START Excerpt to read
An important concern of the historical method is to raise the issue of what has been termed ‘critical distance’. In this case it has to do with two particular relationships: firstly between Warren and Hooker and secondly between the author of this study and them both. Their close and deep relationship does indeed pose questions concerning their interaction as to whether they are too close effectively to be critical of each other’s positions. Since the beginnings and endings of these letters, which often referred to family news and details, have not been included in the selections, it is important to remember that these are selections from family letters between a father-in-law and a son-in-law (as well as between two mission theologians). This intimacy is often seen even in the high level discussions of history and theology and it did provide a safe context for explorations. They were respectful of each other, but were certainly not uncritical and often pushed each other to see the logical direction of their thought. So although these letters may be informal and personal, Warren and Hooker do in fact engage critically with each other and are not afraid to challenge each other’s thinking.[6]

Secondly it is important that the author of this study, who has known Hooker personally (but not Warren), also recognises the need for ‘critical distance’ in his own consideration of their work. So in the following chapters responses will be found to be respectful but not uncritical.
END Excerpt to read
START Records to process
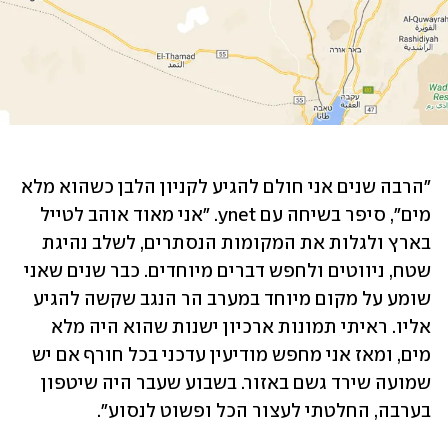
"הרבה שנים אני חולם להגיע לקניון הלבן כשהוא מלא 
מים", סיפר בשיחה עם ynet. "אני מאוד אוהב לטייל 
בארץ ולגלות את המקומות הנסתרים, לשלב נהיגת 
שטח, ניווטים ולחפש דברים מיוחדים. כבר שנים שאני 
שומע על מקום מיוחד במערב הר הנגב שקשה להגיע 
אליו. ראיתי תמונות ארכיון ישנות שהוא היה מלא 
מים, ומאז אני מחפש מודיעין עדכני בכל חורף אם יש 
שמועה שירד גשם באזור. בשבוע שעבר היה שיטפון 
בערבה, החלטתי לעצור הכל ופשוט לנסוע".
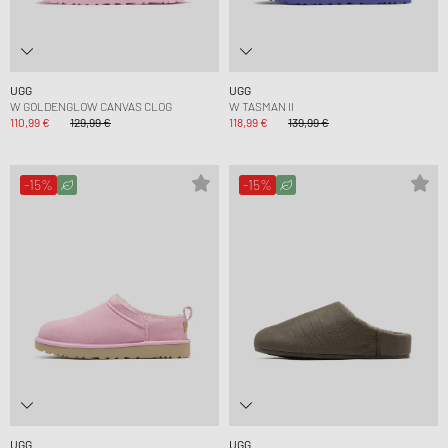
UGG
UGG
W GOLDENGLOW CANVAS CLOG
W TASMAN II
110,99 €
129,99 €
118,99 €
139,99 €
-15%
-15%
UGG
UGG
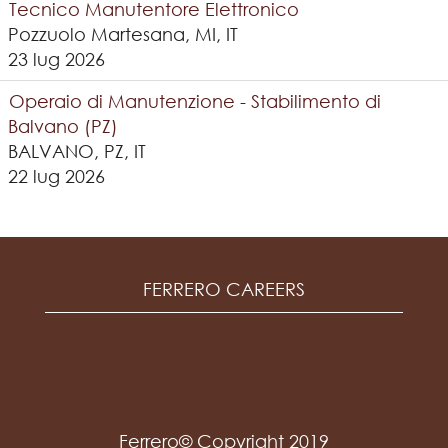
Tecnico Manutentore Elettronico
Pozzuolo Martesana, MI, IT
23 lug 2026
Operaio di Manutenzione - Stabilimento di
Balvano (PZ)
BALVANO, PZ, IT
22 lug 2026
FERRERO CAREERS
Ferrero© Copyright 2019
END Records to process
- [Instructions]
(1) Render every line of text read from the rows as a Markdown table with columns No. and Line, numbering the lines in order and omitting blank lines and the picture markers.
(2) Could you write the next part of the passage on critical distance in the study of Warren and Hooker, picking up after its final sentence?

- [Task results]
(1)
| No. | Line |
|---|---|
| 1 | "הרבה שנים אני חולם להגיע לקניון הלבן כשהוא מלא  |
| 2 | מים", סיפר בשיחה עם ynet. "אני מאוד אוהב לטייל  |
| 3 | בארץ ולגלות את המקומות הנסתרים, לשלב נהיגת  |
| 4 | שטח, ניווטים ולחפש דברים מיוחדים. כבר שנים שאני  |
| 5 | שומע על מקום מיוחד במערב הר הנגב שקשה להגיע  |
| 6 | אליו. ראיתי תמונות ארכיון ישנות שהוא היה מלא  |
| 7 | מים, ומאז אני מחפש מודיעין עדכני בכל חורף אם יש  |
| 8 | שמועה שירד גשם באזור. בשבוע שעבר היה שיטפון  |
| 9 | בערבה, החלטתי לעצור הכל ופשוט לנסוע". |
| 10 | UGG |
| 11 | UGG |
| 12 | W GOLDENGLOW CANVAS CLOG |
| 13 | W TASMAN II |
| 14 | 110,99 € |
| 15 | 129,99 € |
| 16 | 118,99 € |
| 17 | 139,99 € |
| 18 | -15% |
| 19 | -15% |
| 20 | UGG |
| 21 | UGG |
| 22 | Tecnico Manutentore Elettronico |
| 23 | Pozzuolo Martesana, MI, IT |
| 24 | 23 lug 2026 |
| 25 | Operaio di Manutenzione - Stabilimento di |
| 26 | Balvano (PZ) |
| 27 | BALVANO, PZ, IT |
| 28 | 22 lug 2026 |
| 29 | FERRERO CAREERS |
| 30 | Ferrero© Copyright 2019 |

(2)
1.4.    Sources of the Study


      1. Primary Sources


        Warren wrote a total of 617 letters over about thirteen years, from February 1965 to August 1977, addressed alternately to Roger and Pat Hooker. Most of the Hooker letters from their first tour as CMS missionaries (1965-70) are no longer extant: only 28 survive and these are from the later years. For their second and third tours (1971-1974) and (1974-1978) Roger Hooker wrote a total of 312 letters. Warren dated and numbered his letters meticulously: Hooker only dated his letters for the first tour and dated and numbered them for the second and third tours. There are no extant letters written when the Hookers were on leave in Britain.

        The University of Birmingham Library houses the CMS archives from 1799 to 1959. CMS operate a 40 year closure period, so the archives from 1960 to the present day are housed in London under the controlled access of CMS. These include the original letters between Warren and Hooker, deposited there by Hooker. Of the two sets of copies which were made, Pat Hooker has one and the author of this study has  given his set to the Henry Martyn Centre at Westminster College, Cambridge. Pat Hooker holds the Roger Hooker archives, which also contain some material relating to Warren.[7] Access to the letters requires the written permission of Pat Hooker. Both Roger and Pat Hooker have kindly given this permission and much encouragement for the letters to be published in this study.

        There are two complete sets of Warren’s travel diaries, with detailed indexes,[8] written between 1943 and 1970: one set is in Birmingham and the other in London.

        The Hookers also kindly gave to the Henry Martyn Centre books from Warren’s personal library. Many of these have fascinating comments in the margins and notes on the end pages and some have accompanying letters from the authors to Warren or copies of book reviews that Warren wrote.[9] This study focuses on the period of the correspondence and so books by Warren and Hooker which were written during the period 1965-1977 are considered whilst earlier ones (and later ones by Hooker) are referred to for context and development.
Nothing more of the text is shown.